Alegações sobre a Venezuela
Trump também afirmou que as eleições da Venezuela foram fraudadas sob o governo do presidente Nicolás Maduro e sugeriu que as máquinas de votação dos Estados Unidos seriam vulneráveis a manipulações semelhantes. Os comentários retomaram teorias conspiratórias promovidas por aliados de Trump em 2020, segundo as quais haveria um complô venezuelano para alterar votos americanos por meio da empresa de tecnologia eleitoral Smartmatic.
A Smartmatic, cuja tecnologia foi usada apenas em um único condado sem disputa relevante durante as eleições de 2020, posteriormente obteve acordos judiciais e vitórias em ações por difamação relacionadas a essas alegações falsas. Documentos divulgados pela Casa Branca na quinta-feira indicam que autoridades venezuelanas 'desenvolveram um interesse constante e provavelmente alguma capacidade para manipular sistemas eletrônicos de votação', mas que as informações de inteligência 'não confirmaram de forma definitiva a ocorrência de fraude eletrônica em larga escala em eleições específicas na Venezuela'.

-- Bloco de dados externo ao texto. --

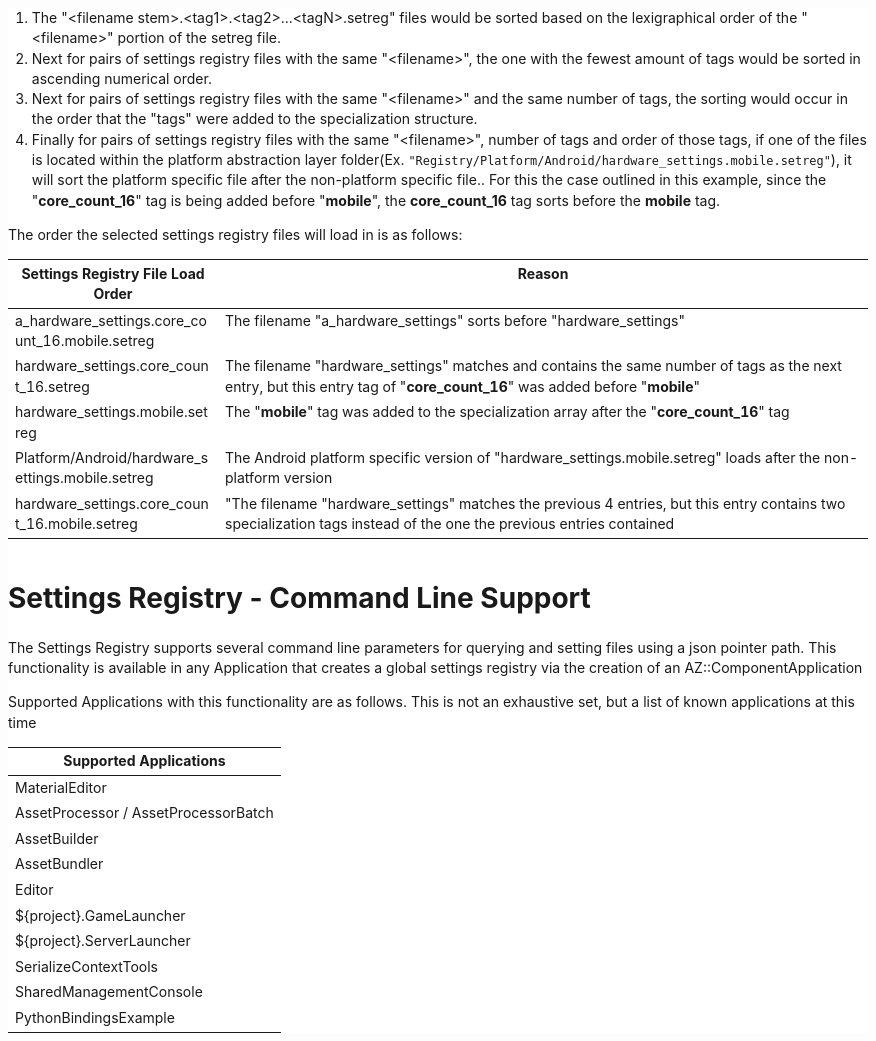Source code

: 1.  The "\<filename stem>.\<tag1>.\<tag2>...\<tagN>.setreg" files would be sorted based on the lexigraphical order of the "\<filename>" portion of the setreg file.
2.  Next for pairs of settings registry files with the same "\<filename>", the one with the fewest amount of tags would be sorted in ascending numerical order.
3.  Next for pairs of settings registry files with the same "\<filename>" and the same number of tags, the sorting would occur in the order that the "tags" were added to the specialization structure.
4.  Finally for pairs of settings registry files with the same "\<filename>", number of tags and order of those tags, if one of the files is located within the platform abstraction layer folder(Ex. `"Registry/Platform/Android/hardware_settings.mobile.setreg"`), it will sort the platform specific file after the non-platform specific file.. For this the case outlined in this example, since the "**core\_count\_16**" tag is being added before "**mobile**", the **core\_count\_16** tag sorts before the **mobile** tag.

The order the selected settings registry files will load in is as follows:

| Settings Registry File Load Order | Reason |
| --- | --- |
| a\_hardware\_settings.core\_count\_16.mobile.setreg | The filename "a\_hardware\_settings" sorts before "hardware\_settings" |
| hardware\_settings.core\_count\_16.setreg | The filename "hardware\_settings" matches and contains the same number of tags as the next entry, but this entry tag of "**core\_count\_16**" was added before "**mobile**" |
| hardware\_settings.mobile.setreg | The "**mobile**" tag was added to the specialization array after the "**core\_count\_16**" tag |
| Platform/Android/hardware\_settings.mobile.setreg | The Android platform specific version of "hardware\_settings.mobile.setreg" loads after the non-platform version |
| hardware\_settings.core\_count\_16.mobile.setreg | "The filename "hardware\_settings" matches the previous 4 entries, but this entry contains two specialization tags instead of the one the previous entries contained |

<a id="settings-registry-command-line-support"></a>
# Settings Registry - Command Line Support

The Settings Registry supports several command line parameters for querying and setting files using a json pointer path.
This functionality is available in any Application that creates a global settings registry via the creation of an AZ::ComponentApplication

Supported Applications with this functionality are as follows.
This is not an exhaustive set, but a list of known applications at this time 

| Supported Applications |
| --- |
| MaterialEditor |
| AssetProcessor / AssetProcessorBatch |
| AssetBuilder |
| AssetBundler |
| Editor |
| ${project}.GameLauncher |
| ${project}.ServerLauncher |
| SerializeContextTools |
| SharedManagementConsole |
| PythonBindingsExample |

Os documentos acrescentam que 'nem a Smartmatic nem o governo venezuelano tinham capacidade' para 'manipular de forma previsível o resultado de uma eleição fora da Venezuela'. 'Nada do que foi apresentado mostra evidências de qualquer manipulação eleitoral', declarou à AFP Charles Stewart, especialista em eleições do Instituto de Tecnologia de Massachusetts (MIT).

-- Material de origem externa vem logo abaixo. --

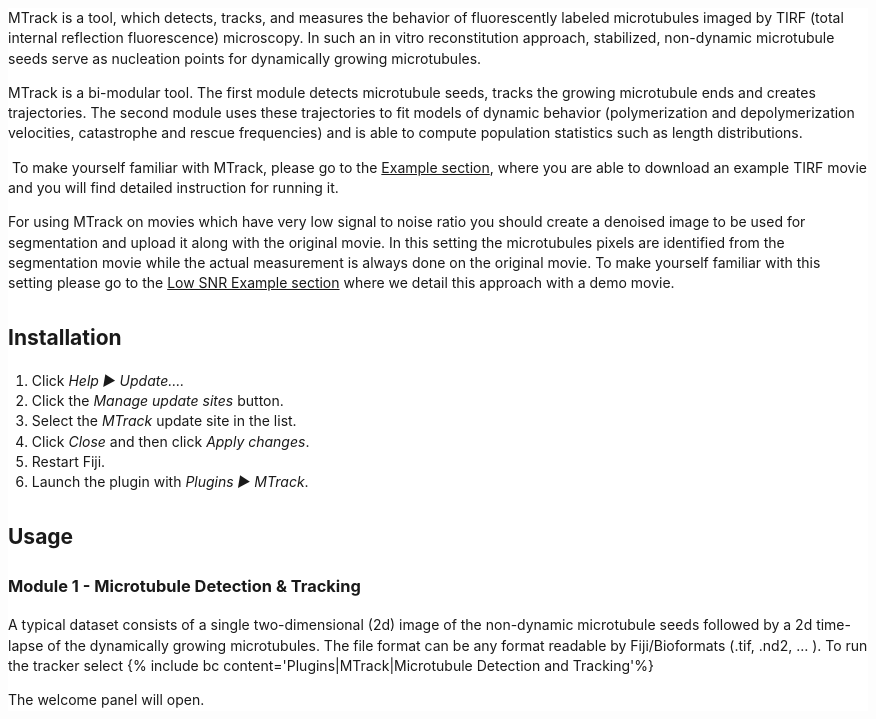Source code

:MTrack is a tool, which detects, tracks, and measures the behavior of fluorescently labeled microtubules imaged by TIRF (total internal reflection fluorescence) microscopy. In such an in vitro reconstitution approach, stabilized, non-dynamic microtubule seeds serve as nucleation points for dynamically growing microtubules. 

MTrack is a bi-modular tool. The first module detects microtubule seeds, tracks the growing microtubule ends and creates trajectories. The second module uses these trajectories to fit models of dynamic behavior (polymerization and depolymerization velocities, catastrophe and rescue frequencies) and is able to compute population statistics such as length distributions.

 To make yourself familiar with MTrack, please go to the [Example section](#Example "wikilink"), where you are able to download an example TIRF movie and you will find detailed instruction for running it.

For using MTrack on movies which have very low signal to noise ratio you should create a denoised image to be used for segmentation and upload it along with the original movie. In this setting the microtubules pixels are identified from the segmentation movie while the actual measurement is always done on the original movie. To make yourself familiar with this setting please go to the [Low SNR Example section](#Low_SNR_Example "wikilink") where we detail this approach with a demo movie.

## Installation

1.  Click *Help ▶ Update....*
2.  Click the *Manage update sites* button.
3.  Select the *MTrack* update site in the list.
4.  Click *Close* and then click *Apply changes*.
5.  Restart Fiji.
6.  Launch the plugin with *Plugins ▶ MTrack*.

## Usage

### Module 1 - Microtubule Detection & Tracking

A typical dataset consists of a single two-dimensional (2d) image of the non-dynamic microtubule seeds followed by a 2d time-lapse of the dynamically growing microtubules. The file format can be any format readable by Fiji/Bioformats (.tif, .nd2, … ). To run the tracker select {% include bc content='Plugins|MTrack|Microtubule Detection and Tracking'%}

The welcome panel will open.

Alegações sobre eleitores não cidadãos
Trump também afirmou que centenas de milhares de pessoas sem cidadania americana estavam registradas para votar. O voto de não cidadãos é ilegal e, segundo auditorias eleitorais e investigações independentes, casos desse tipo são extremamente raros. Além disso, existem diversas salvaguardas destinadas a impedir que pessoas sem cidadania americana votem.

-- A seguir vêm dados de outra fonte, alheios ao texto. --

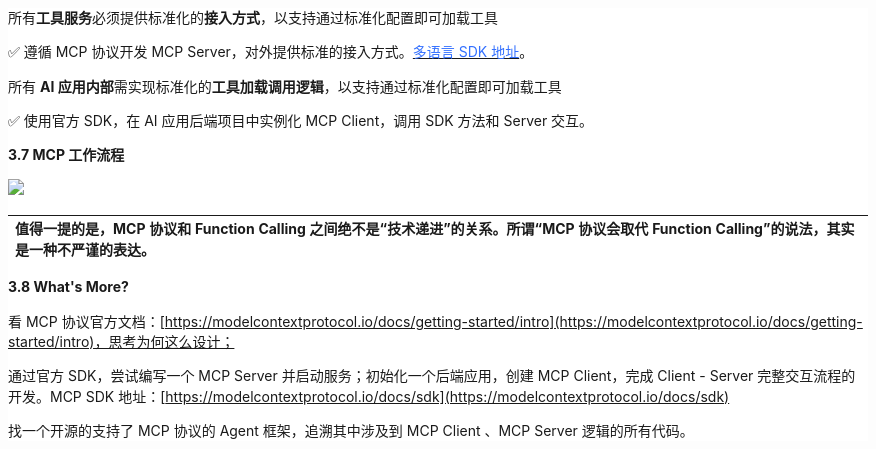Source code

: 
所有**工具服务**必须提供标准化的**接入方式**，以支持通过标准化配置即可加载工具

✅ 遵循 MCP 协议开发 MCP Server，对外提供标准的接入方式。[<font style="color:#3370FF;">多语言 SDK 地址</font>](https://modelcontextprotocol.io/docs/sdk)。

所有 **AI 应用内部**需实现标准化的**工具加载调用逻辑**，以支持通过标准化配置即可加载工具

 ✅ 使用官方 SDK，在 AI 应用后端项目中实例化 MCP Client，调用 SDK 方法和 Server 交互。

**3.7 MCP 工作流程**

![](https://cdn.nlark.com/yuque/0/2025/jpeg/45054063/1761138550460-1339a1e4-2118-4e2c-a03c-c613c9bcc94a.jpeg)

| **值得一提的是，MCP 协议和 Function Calling 之间绝不是“技术递进”的关系。所谓“MCP 协议会取代 Function Calling”的说法，其实是一种不严谨的表达。** |
| :--- |


**3.8 What's More?**

看 MCP 协议官方文档：[https://modelcontextprotocol.io/docs/getting-started/intro](https://modelcontextprotocol.io/docs/getting-started/intro)，思考为何这么设计；

通过官方 SDK，尝试编写一个 MCP Server 并启动服务；初始化一个后端应用，创建 MCP Client，完成 Client - Server 完整交互流程的开发。MCP SDK 地址：[https://modelcontextprotocol.io/docs/sdk](https://modelcontextprotocol.io/docs/sdk)

找一个开源的支持了 MCP 协议的 Agent 框架，追溯其中涉及到  MCP Client 、MCP Server 逻辑的所有代码。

Mais de 60 ações judiciais não encontraram evidências de fraude capazes de alterar o resultado daquela eleição. Autoridades eleitorais e integrantes da própria administração Trump rejeitaram repetidamente essas alegações. Rick Hasen, especialista em direito eleitoral da Universidade da Califórnia em Los Angeles (UCLA), afirmou à AFP que o discurso de Trump consistiu principalmente em 'alegações recicladas e já desmentidas'.
Reações internacionais
Logo no começo da manhã desta sexta-feira (17), a China e a Rússia se pronunciaram negando qualquer tentativa de interferência nas eleições dos EUA. A China rebateu Trump e negou interferência, enquanto a Rússia rejeitou as acusações.